**Records for the exercise:**
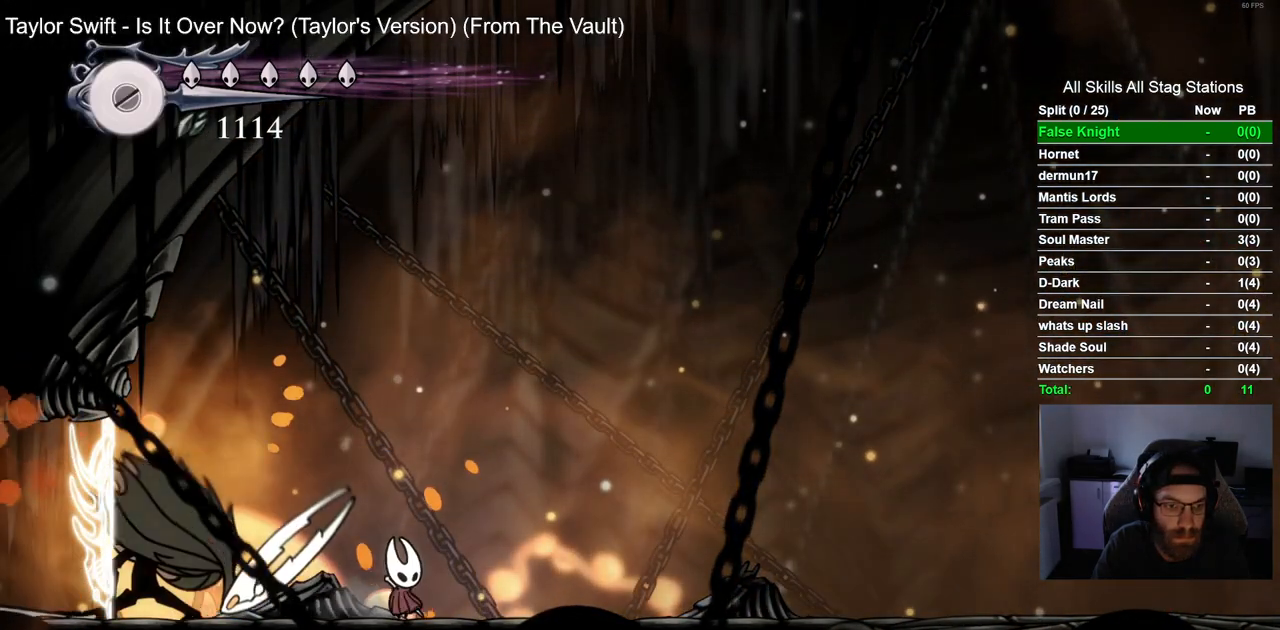
{"buttons": ["DPAD_LEFT"], "left_stick": "center", "right_stick": "center"}
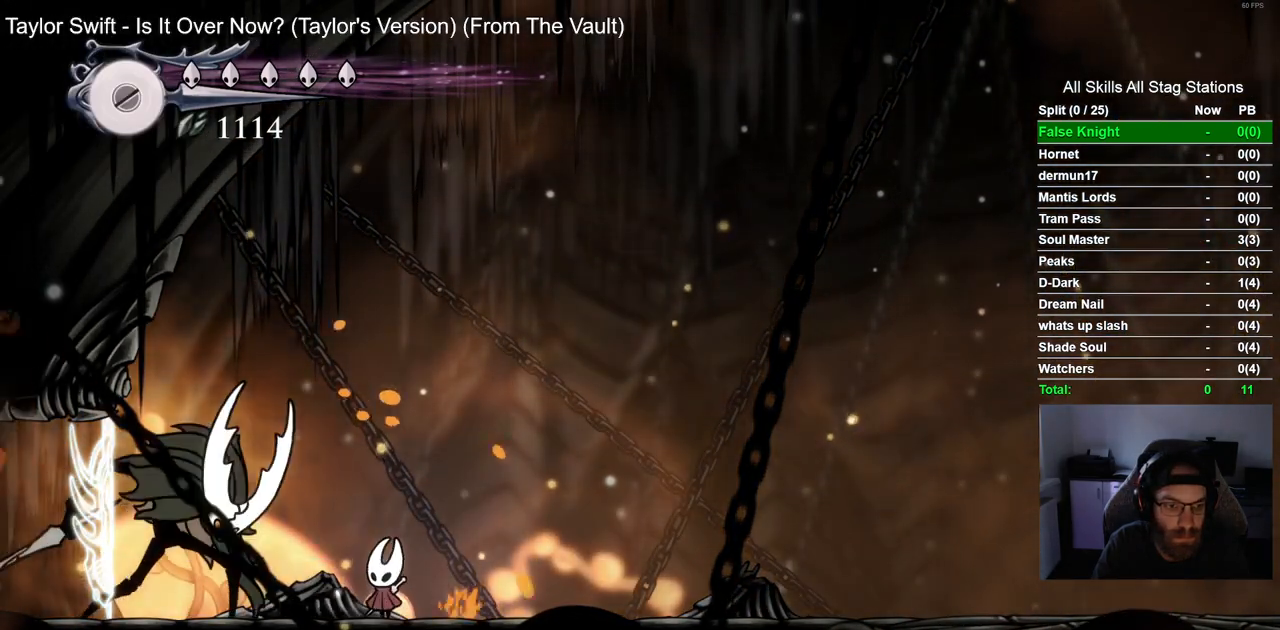
{"buttons": ["DPAD_RIGHT"], "left_stick": "center", "right_stick": "center", "events": [[150, "SQUARE", "down"], [200, "DPAD_LEFT", "up"], [267, "SQUARE", "up"], [283, "DPAD_RIGHT", "down"]]}
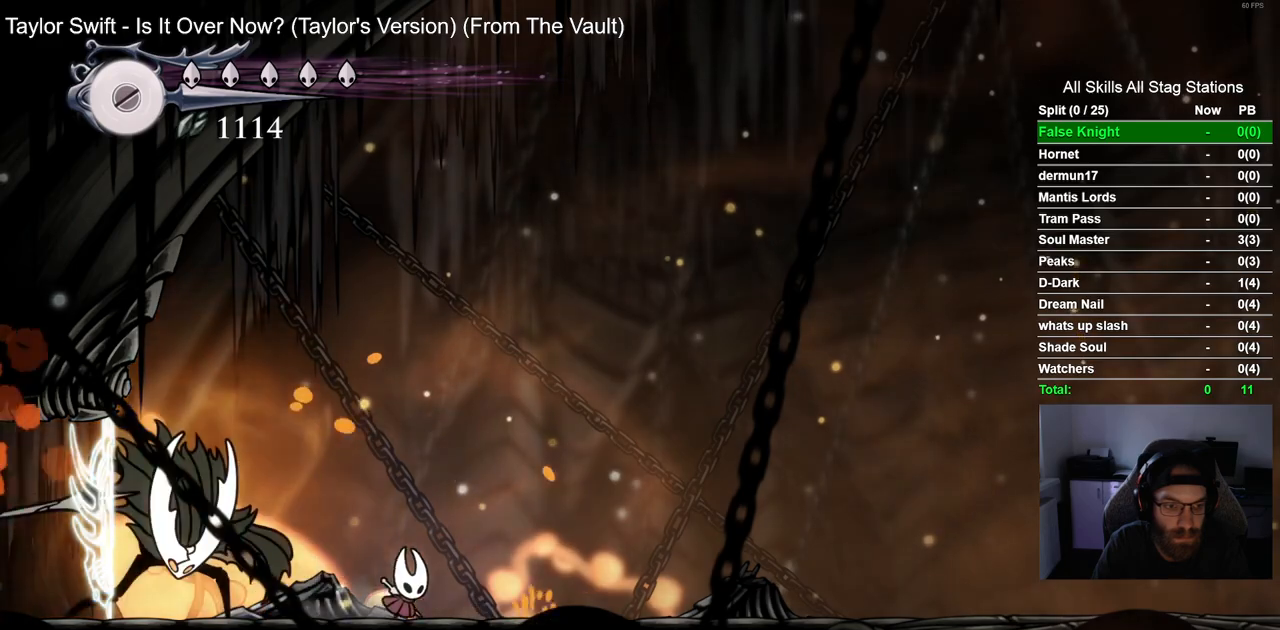
{"buttons": ["DPAD_RIGHT"], "left_stick": "center", "right_stick": "center", "events": [[83, "CROSS", "down"], [367, "CROSS", "up"]]}
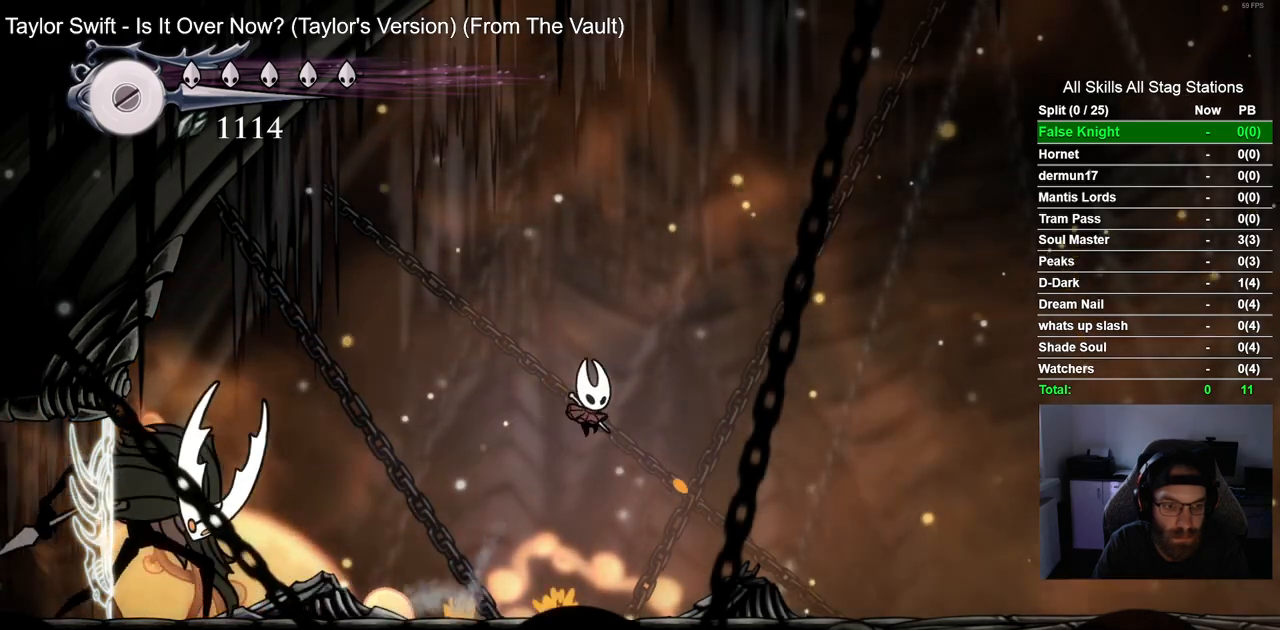
{"buttons": ["CROSS", "DPAD_RIGHT"], "left_stick": "center", "right_stick": "center", "events": [[433, "CROSS", "down"]]}
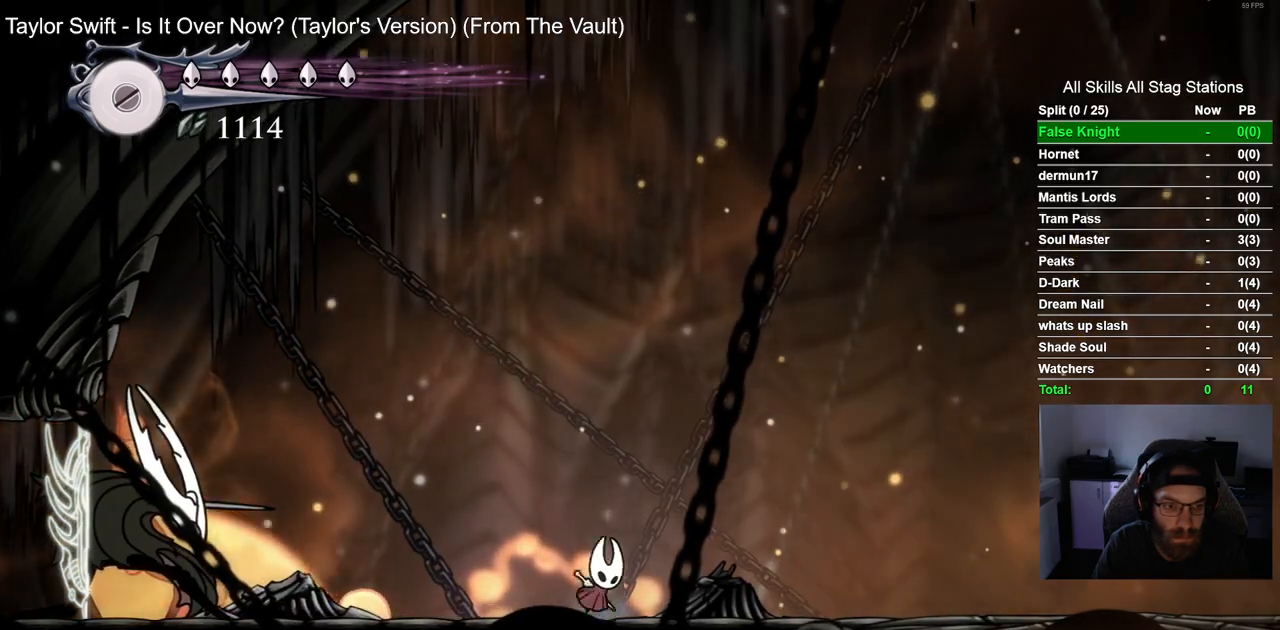
{"buttons": ["R1", "DPAD_RIGHT"], "left_stick": "center", "right_stick": "center", "events": [[300, "CROSS", "up"], [500, "R1", "down"]]}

**What to produce:**
Nothing but the pictures should be left out when the material above is copied.

**Reply:**
{"buttons": ["DPAD_LEFT"], "left_stick": "center", "right_stick": "center"}
{"buttons": ["DPAD_RIGHT"], "left_stick": "center", "right_stick": "center", "events": [[150, "SQUARE", "down"], [200, "DPAD_LEFT", "up"], [267, "SQUARE", "up"], [283, "DPAD_RIGHT", "down"]]}
{"buttons": ["DPAD_RIGHT"], "left_stick": "center", "right_stick": "center", "events": [[83, "CROSS", "down"], [367, "CROSS", "up"]]}
{"buttons": ["CROSS", "DPAD_RIGHT"], "left_stick": "center", "right_stick": "center", "events": [[433, "CROSS", "down"]]}
{"buttons": ["R1", "DPAD_RIGHT"], "left_stick": "center", "right_stick": "center", "events": [[300, "CROSS", "up"], [500, "R1", "down"]]}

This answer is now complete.